The 47-year-old arrived in Montreal late Saturday, after travelling from Khartoum to Abu Dhabi, and then to Toronto earlier in the day.

When he arrived in Montreal around midnight, he was greeted by a crowd of about 40 supporters, similar to the crowd that greeted him at Toronto Pearson International Airport.

In Montreal, Abdelrazik flashed a peace sign and soon had the chance to embrace his son and stepdaughter for the first time in years.

Surrounded by a throng of reporters and supporters, his face beamed with a massive smile.

"I am very happy to see my family (and) to be in my city, with my people. I am very happy," he said.

Abdelrazik had been stranded in Sudan since 2003, the year he travelled to the country to visit his ailing mother.

He ended up being arrested on suspicion of having links to terrorism, but was later released without charge. While in a Sudanese prison, Abdelrazik said he was tortured.

Although he was cleared by both CSIS and the RCMP, Abdelrazik was barred from returning home to Canada because of a United Nations terror watch list and spent years fighting to clear his name.

More recently, he spent 14 months sleeping on a cot at the Canadian Embassy in Khartoum, while he fought to obtain the clearance he needed to come home.

For months, Ottawa refused to issue him a passport and he remains on the UN list. But when a Federal Court judge told the government he had to be returned to Canada within 30 days, the path was cleared for him to see his family again.

Salam Elmenyawi, from the Muslim Council of Montreal, said Abdelrazik's case defied Canada's constitutional rights.

"He was not treated equally as other Canadians," said Elmenyawi late Saturday, adding that due process had been ignored during the exile.

Supporter Clayton Grassick echoed those sentiments and said that bringing Abdelrazik home is an important victory for the nation's democratic rights.

"If we would let a Canadian citizen be tortured and then permanently exiled, without any charges, without any court, without any due process, if we hadn't stopped that, then we would have crossed a line."

However, Abdelrazik's ordeal isn't finished as he remains on a UN blacklist, which bars him from seeking employment.
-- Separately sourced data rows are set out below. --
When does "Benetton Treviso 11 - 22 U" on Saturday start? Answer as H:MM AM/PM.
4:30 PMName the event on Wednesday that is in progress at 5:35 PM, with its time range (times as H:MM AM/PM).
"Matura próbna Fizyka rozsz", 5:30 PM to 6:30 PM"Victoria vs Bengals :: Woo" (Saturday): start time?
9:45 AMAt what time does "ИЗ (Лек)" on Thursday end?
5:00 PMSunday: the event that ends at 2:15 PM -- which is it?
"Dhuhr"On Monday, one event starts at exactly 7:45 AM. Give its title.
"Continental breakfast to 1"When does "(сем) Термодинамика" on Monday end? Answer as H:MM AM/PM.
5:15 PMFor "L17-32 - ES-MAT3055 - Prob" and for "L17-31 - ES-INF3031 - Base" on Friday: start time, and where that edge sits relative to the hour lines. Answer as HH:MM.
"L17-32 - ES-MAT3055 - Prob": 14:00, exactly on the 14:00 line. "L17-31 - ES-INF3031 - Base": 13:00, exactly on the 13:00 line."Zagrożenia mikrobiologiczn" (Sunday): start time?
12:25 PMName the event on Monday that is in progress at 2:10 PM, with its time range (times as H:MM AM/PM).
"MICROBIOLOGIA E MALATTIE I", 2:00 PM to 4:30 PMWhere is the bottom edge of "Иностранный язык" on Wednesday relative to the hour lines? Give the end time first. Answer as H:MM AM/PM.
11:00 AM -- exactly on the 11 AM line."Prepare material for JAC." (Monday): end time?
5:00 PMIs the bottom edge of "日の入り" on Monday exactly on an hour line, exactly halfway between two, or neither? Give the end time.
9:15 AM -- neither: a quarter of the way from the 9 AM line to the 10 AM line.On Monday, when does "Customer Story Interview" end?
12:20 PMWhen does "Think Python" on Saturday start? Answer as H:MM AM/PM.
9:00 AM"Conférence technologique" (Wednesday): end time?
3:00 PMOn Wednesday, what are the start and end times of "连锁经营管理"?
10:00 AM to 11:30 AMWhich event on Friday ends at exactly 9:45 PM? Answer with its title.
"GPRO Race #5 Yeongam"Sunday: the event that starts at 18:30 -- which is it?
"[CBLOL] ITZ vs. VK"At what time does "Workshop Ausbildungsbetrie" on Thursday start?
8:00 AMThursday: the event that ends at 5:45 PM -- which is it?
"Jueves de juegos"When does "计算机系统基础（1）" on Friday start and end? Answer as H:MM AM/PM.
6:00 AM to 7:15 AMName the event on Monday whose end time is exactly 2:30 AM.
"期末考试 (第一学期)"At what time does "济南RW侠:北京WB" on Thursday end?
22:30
His lawyers could also launch a suit against the Canadian government if Ottawa was implicit in sharing information with Sudanese officials which led to Abdelrazik's arrest, said Liberal foreign affairs critic Bob Rae.

However, with or without a legal case, Rae said the Canadian government should reveal if it did indeed share information with Sudan.

"This does raise very basic questions," Rae said, adding that Abdelrazik's case echoes that of Maher Arar.

Arar was awarded a $10-million settlement after it was found that Ottawa played a part in his detainment and torture at the hands of Syrian officials.

"It's almost as if there are two classes of citizens, one that the government likes (and) ones that the government doesn't like," Rae told CTV News Channel from Toronto Sunday.

"That's something that gives me a lot of concern as a Canadian."